THE PROBLEM: Please count how many lines in the entries contain the string "jest", treating uppercase and lowercase as different, and reply with only that number.

DATASET RECORDS:

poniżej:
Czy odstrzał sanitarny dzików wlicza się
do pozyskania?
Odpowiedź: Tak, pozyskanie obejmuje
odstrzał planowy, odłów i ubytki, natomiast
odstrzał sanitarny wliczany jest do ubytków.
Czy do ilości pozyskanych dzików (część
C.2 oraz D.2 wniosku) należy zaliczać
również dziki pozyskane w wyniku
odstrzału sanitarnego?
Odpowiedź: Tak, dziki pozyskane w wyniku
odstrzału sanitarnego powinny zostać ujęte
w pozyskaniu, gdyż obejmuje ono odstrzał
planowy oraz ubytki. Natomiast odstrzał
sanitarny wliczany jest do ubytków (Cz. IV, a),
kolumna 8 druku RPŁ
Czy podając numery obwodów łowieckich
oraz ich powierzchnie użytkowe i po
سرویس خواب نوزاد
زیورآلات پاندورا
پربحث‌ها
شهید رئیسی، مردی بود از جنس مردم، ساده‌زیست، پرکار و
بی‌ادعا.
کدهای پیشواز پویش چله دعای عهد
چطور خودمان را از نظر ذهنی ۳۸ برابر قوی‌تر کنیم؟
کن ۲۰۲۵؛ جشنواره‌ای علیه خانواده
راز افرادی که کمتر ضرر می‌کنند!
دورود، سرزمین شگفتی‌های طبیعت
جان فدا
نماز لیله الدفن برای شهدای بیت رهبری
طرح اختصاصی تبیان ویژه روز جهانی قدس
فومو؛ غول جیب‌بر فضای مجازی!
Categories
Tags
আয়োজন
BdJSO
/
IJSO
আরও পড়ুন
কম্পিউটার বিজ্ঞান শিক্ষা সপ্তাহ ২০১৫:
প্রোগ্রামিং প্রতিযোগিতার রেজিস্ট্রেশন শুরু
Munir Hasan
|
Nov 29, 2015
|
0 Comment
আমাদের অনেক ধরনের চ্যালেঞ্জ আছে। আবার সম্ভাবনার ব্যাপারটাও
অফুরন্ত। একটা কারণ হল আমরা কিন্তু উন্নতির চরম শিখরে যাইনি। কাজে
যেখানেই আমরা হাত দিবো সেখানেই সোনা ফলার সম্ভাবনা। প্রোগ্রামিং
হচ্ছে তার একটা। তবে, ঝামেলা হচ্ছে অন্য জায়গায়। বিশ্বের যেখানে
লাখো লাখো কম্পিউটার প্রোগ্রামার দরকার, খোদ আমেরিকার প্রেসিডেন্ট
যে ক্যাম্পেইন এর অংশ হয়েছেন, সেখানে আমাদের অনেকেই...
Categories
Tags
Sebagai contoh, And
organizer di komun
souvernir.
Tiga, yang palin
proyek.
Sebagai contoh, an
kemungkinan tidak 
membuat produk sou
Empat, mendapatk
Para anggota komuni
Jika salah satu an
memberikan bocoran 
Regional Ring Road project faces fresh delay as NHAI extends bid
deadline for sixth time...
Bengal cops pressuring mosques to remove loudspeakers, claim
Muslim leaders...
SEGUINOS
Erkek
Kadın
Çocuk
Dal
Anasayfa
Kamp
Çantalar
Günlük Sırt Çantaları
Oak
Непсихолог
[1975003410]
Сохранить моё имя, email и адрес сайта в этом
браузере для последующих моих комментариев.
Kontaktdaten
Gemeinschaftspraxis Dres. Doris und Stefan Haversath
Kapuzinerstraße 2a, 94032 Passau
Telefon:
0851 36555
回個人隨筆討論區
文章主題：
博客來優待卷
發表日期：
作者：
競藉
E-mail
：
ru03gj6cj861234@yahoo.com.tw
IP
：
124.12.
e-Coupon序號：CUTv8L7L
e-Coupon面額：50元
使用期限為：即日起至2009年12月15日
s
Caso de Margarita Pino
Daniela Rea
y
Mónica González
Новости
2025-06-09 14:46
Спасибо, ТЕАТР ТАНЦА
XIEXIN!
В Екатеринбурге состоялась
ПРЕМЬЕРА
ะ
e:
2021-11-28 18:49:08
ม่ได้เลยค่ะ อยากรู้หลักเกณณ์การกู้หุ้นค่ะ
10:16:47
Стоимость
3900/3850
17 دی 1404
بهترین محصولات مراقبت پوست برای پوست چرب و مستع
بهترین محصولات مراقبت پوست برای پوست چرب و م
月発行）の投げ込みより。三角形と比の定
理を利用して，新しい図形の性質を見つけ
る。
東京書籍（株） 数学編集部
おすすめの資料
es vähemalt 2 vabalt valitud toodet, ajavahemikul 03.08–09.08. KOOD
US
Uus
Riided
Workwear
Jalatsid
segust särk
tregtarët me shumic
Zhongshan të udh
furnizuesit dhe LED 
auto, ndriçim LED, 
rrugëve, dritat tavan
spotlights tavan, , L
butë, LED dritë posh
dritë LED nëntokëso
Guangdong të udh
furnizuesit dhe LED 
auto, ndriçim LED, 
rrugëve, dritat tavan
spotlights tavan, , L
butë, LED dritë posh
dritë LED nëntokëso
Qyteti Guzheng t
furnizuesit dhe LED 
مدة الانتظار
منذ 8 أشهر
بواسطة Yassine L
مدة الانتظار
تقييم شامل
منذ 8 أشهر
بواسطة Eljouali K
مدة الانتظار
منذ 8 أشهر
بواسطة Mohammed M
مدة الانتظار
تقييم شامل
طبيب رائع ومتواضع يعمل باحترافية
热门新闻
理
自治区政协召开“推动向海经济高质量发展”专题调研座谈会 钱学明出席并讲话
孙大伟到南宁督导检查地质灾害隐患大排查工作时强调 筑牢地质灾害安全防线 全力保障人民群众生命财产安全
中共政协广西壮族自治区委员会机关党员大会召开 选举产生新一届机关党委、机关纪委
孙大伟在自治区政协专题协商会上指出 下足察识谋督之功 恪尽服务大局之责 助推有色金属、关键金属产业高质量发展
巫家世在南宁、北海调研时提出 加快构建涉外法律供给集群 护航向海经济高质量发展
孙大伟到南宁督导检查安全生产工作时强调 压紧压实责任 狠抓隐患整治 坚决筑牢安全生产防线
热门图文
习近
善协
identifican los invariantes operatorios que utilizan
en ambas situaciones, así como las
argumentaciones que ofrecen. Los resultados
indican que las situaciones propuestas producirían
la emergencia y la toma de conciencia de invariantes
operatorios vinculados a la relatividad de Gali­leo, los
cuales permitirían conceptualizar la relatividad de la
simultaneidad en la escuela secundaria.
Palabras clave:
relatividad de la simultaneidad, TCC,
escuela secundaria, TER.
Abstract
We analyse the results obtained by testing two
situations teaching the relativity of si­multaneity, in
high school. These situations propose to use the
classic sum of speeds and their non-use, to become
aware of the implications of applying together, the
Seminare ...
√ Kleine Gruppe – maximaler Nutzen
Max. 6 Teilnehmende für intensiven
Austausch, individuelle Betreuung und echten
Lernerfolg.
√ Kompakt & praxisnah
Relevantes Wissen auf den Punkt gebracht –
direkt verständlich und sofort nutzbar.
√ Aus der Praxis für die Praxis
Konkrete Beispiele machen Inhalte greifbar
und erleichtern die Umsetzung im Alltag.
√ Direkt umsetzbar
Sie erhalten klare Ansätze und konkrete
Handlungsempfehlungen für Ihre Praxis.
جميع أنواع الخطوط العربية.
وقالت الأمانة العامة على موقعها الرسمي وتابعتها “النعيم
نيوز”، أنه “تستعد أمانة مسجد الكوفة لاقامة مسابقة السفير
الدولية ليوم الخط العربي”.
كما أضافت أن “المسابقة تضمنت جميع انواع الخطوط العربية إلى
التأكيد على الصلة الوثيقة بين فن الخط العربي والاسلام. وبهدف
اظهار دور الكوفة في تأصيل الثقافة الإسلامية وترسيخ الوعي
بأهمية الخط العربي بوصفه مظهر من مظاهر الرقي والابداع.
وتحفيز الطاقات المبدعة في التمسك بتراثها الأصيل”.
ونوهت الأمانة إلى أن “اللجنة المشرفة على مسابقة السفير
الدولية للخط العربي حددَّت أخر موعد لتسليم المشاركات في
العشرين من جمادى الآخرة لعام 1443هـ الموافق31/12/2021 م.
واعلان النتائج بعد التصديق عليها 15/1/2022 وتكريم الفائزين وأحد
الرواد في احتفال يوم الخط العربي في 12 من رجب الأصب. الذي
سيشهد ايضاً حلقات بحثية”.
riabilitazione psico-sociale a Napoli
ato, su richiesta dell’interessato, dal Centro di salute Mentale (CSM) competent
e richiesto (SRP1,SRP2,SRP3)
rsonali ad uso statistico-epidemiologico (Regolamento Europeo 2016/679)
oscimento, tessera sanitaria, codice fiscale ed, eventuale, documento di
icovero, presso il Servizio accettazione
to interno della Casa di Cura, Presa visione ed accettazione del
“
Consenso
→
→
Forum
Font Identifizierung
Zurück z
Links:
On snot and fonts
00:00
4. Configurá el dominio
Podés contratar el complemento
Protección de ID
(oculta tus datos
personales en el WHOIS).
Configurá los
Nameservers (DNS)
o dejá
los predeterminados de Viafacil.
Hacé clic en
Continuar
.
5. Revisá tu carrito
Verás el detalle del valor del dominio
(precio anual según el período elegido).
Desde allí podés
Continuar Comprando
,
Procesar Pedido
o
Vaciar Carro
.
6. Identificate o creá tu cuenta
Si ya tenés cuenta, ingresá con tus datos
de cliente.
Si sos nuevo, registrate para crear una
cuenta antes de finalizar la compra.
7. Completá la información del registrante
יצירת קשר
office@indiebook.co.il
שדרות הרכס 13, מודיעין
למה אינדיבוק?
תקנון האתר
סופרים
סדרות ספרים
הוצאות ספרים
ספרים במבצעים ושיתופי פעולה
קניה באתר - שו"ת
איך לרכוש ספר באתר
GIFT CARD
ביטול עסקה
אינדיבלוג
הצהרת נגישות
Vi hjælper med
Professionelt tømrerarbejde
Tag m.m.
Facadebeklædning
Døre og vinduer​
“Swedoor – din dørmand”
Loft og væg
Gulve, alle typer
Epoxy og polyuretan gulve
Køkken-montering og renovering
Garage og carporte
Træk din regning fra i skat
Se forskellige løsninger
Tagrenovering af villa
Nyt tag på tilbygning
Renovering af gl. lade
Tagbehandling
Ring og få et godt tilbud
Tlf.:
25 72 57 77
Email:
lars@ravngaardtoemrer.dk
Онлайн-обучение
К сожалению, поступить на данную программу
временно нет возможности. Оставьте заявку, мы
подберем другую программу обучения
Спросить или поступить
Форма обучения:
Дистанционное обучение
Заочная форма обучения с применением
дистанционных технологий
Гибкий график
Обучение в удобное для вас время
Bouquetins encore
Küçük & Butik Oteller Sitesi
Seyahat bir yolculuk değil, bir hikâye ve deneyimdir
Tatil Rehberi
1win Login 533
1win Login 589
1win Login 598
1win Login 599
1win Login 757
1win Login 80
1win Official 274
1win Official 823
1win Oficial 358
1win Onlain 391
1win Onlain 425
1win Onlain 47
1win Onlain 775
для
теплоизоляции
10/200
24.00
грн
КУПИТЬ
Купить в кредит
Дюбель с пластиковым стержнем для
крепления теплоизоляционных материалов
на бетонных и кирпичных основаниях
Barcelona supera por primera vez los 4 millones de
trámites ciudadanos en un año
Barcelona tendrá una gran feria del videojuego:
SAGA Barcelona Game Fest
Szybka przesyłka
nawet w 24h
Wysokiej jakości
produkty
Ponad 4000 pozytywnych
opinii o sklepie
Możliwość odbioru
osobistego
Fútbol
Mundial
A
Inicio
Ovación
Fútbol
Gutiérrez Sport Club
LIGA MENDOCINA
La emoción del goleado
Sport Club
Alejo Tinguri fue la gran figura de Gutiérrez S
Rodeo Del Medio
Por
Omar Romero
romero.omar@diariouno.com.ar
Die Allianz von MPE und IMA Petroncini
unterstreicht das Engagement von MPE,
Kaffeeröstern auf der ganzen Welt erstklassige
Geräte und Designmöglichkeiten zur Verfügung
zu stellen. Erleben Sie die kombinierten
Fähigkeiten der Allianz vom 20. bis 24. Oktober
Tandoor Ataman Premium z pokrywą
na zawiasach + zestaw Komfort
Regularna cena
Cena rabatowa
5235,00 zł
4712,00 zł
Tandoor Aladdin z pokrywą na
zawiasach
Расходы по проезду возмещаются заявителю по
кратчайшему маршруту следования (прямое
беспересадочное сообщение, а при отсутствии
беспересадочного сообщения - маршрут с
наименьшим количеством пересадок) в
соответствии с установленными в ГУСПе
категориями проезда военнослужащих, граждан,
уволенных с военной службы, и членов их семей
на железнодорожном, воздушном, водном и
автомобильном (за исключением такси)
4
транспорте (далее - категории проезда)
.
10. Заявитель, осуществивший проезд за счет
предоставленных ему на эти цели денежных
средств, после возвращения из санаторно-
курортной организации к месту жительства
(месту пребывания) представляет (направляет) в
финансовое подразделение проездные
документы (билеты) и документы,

RESULT FOR THIS EXERCISE: 2